Got it?  Good.  Some appropriate background music.

I almost screwed the pooch on this beer.  Why?  Well, when I saw this at Bottlecraft, I didn't notice the bottling date was in November of last year.  So we're looking at a nearly six month old IPA.  Normally such a blunder spells major trouble, but it looks like I dodged a bullet though because this has the most appetizing aroma of any IPA I can think of in recent history.

Alex quite enjoyed Bikini Beer, a very sessionable IPA, which is part of the reason I immediately grabbed this off the shelf.  After that wonderful aroma, I taste a citrusy and slightly smoky hop presence, layered over a spicy, rye (?) malt base.  This taste like the bastard child of Nelson and Heady Topper, just backed off a bit in body.  Hell, even the appearance is reminiscent of both of those beers.

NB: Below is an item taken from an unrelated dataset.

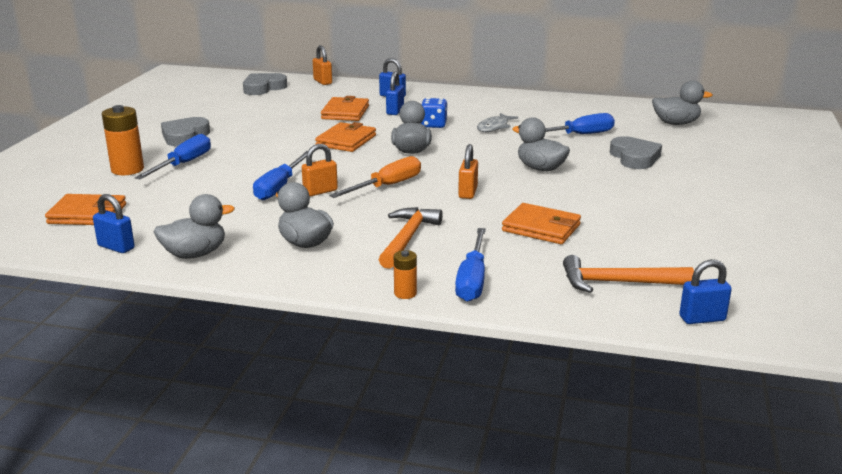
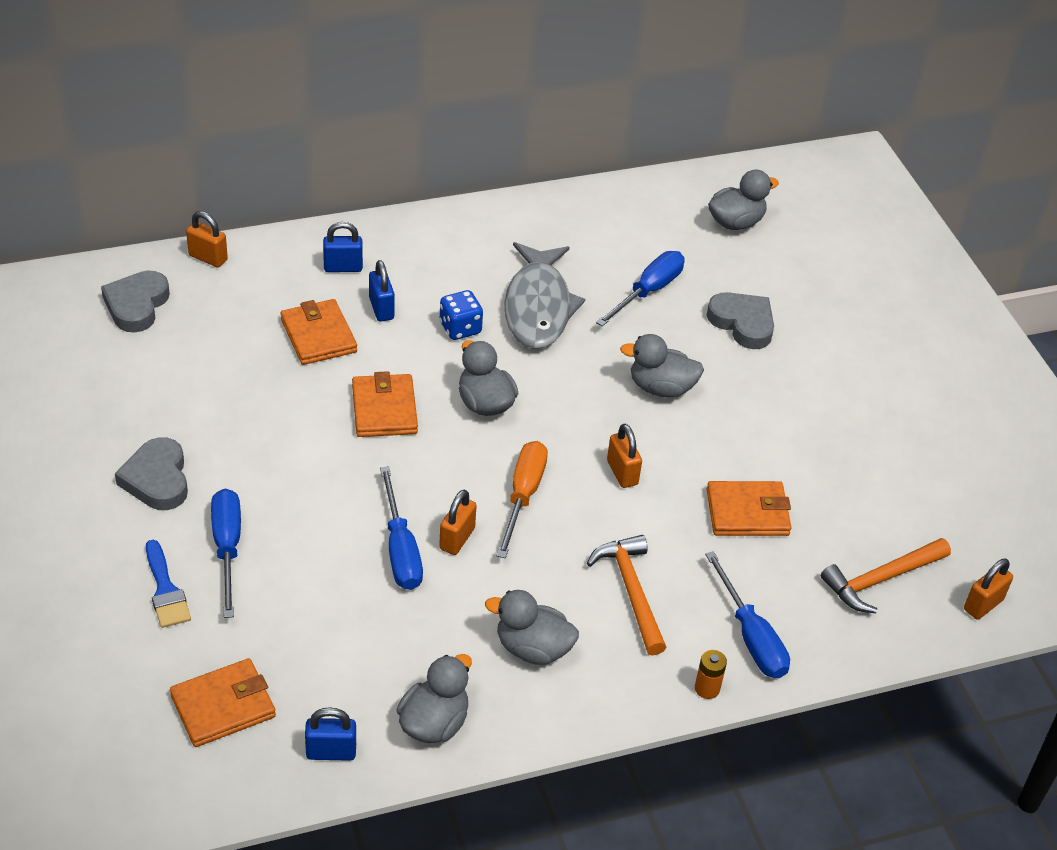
camera: 35 degrees left, 20 degrees up
(127, 169) = (165, 590): orange battery -> blue brush
(494, 127) = (538, 307): grey fish -> grey fish, size x1.96
(702, 318) = (983, 605): blue padlock -> orange padlock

Really tasty, friends.  I think I may be obsessed.  Evil Twin, I'm calling on you: Can we please get some fresh Falco 'round here??

Thursday, April 24, 2014

Figueroa Mountain Brewery

45 Industrial Way
Buellton, CA 93427
 (805) 694-2252

I'll let you in on a little secret about our anti-traffic stop at Telegraph:  the idea originated before then, at Figueroa Mtn.  People may know Buellton as the split pea soup capital of California (talk about a feather in your cap, huh?), but did you know a reputable brewery splits their own peas, so to speak?

Men at work.
They've managed to make the inside of a commercial building feel warm and inviting.  Lots of wood, and signs of a deep localism run throughout.

The FMB Mug Club!
Maybe it's the wall of mugs.  Or maybe because everyone in there was wearing some combination of FMB hat/shirt/hoodie.  I don't know, but it feels like a great place for an after-work meet up.

IPA flight
There was an ungodly number of beers on tap, which is impressive in it's own right, and only a few of them are ones you'll find in the stores.  We decided to focus on their IPAs.  In the photo, from right to left:

  1. Hurricane Deck (double IPA) -- 8% --  a classic west coast double.  a bit heavy on the malt side
  2. Hoppy Poppy (IPA) -- 6.5% -- read Brendan's review
  3. Lizard's Mouth (an imperial IPA) -- 9.2% -- pretty good, very imperial, very resiny
  4. Seafoam (a Belgian IPA) -- 6.8% -- OK, but nowhere near as mind blowing as BP Homework Series #2 (although maybe those are not comparable)
I can't say FMB makes my favorite beers around, and there weren't any that stopped me in my track, but I can say this is a fun place to drink.  There are so many options, you could get a Russian River style flight in scope -- unfortunately that's where the comparisons to RR stop.  I highly recommend making a stop here, even if the motivation is purely for beer's sake.